Cependant je vois ici que la religion est moins un sujet de sanctification que de discussions sans fin, car il faut choisir entre les cérémonies de mille confessions, toutes chargées d'une infinité de pratiques incommodes. On débat d'abord en quelle posture il faut se mettre : celui-ci veut que je prie sur mes deux genoux, celui-là en branlant du chef et cet autre à croupetons. On dispute aussi de ce qui est mangeable. Un vendredi qu'un aubergiste me servait un civet, trois hommes qui étaient auprès de là m'intimèrent de jeûner plutôt que de courroucer Dieu aux motifs que : pour celui-ci l'animal était immonde, pour celui-là il était mort étouffé et pour cet autre ce n'était pas un poisson. Pourtant un gentilhomme chez qui je pus enfin diner à mon appétit m'assura qu'on rivalise ici en même temps à qui observera le moins la religion qu'il prétend professer. Il me dit : questionnez cent personnes qui vivent en ce pays ; la moitié se déclareront chrétiens : quarante-huit comme papistes et deux comme réformés ; vous trouverez encore six mahométans, un israélite puis deux ou trois adeptes de croyances d'Orient ; les quarante autres se flatteront d'être sans dieu ni diable. Mais alors que trois des six mahométans suivent avec zèle les préceptes de l'Alcoran, seulement six des quarante-huit soi-disant catholiques se rendent ordinairement aux offices (2).
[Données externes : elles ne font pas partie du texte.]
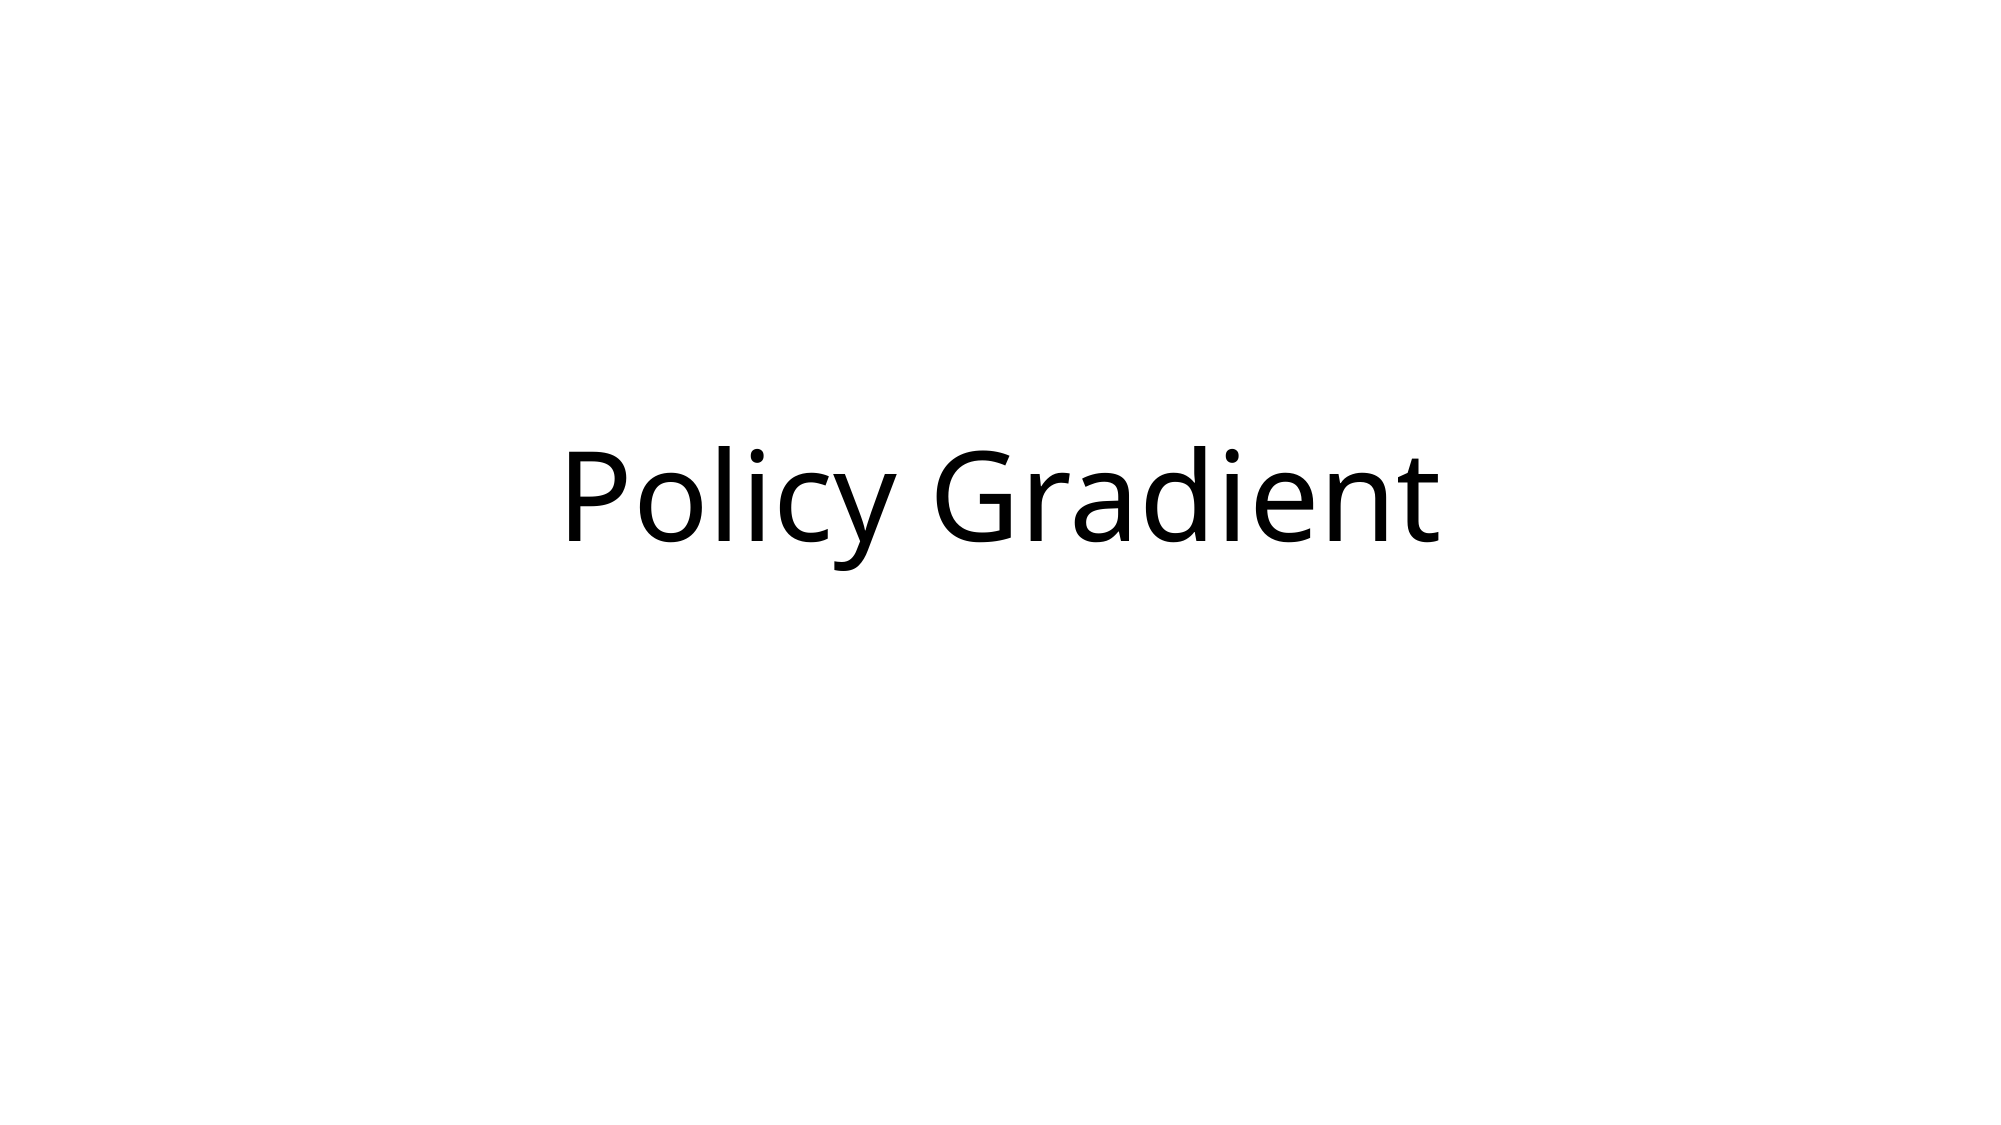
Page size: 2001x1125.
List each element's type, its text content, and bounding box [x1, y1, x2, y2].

title Policy Gradient [249, 184, 1750, 576]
J'avais ci-devant ouï conter des choses que je balançais à croire : nombre des cinquante mille églises, basiliques ou cathédrales, abbatiales, chapelles ou collégiales de ce pays ne sont plus utilisées ; en même temps on n'y trouve pas deux mille mosquées ou couverts de fortune où les mahométans puissent prier. Aussi fis-je à mon hôte cette réflexion : ce pays ne manque pas d'artisans et de manouvriers adroits à faire promptement d'un jeu de paume une salle de concert, ou changer en un tournemain les décors de la scène de l'Opéra, non plus que, prestement et trois fois la semaine, transformer le foirail de Saint-Germain en terrasses pour les maisons de café. Ne sauraient-ils point pareillement déranger quelques accessoires pour qu'un même édifice accueille le vendredi les dévotions des mahométans, le samedi le culte des israélites et le dimanche les offices des chrétiens, de sorte qu'ils y glorifient le même Dieu tour à tour ? L'Etat, qui a l'intendance de ces lieux, pourrait-il mieux faire montre de sa neutralité, comme ceux qui consentiraient à ce partage le feraient de leur charité chrétienne ?

Là mon hôte parut saisi d'incrédulité, puis il se prit à rire en demandant, la main sur mon épaule : comment peut-on être Persan ?

A Paris, le 10 de la lune de Saphar, 2015.

                                                                                 
(1) Simplement parce que c'est... un peu gros.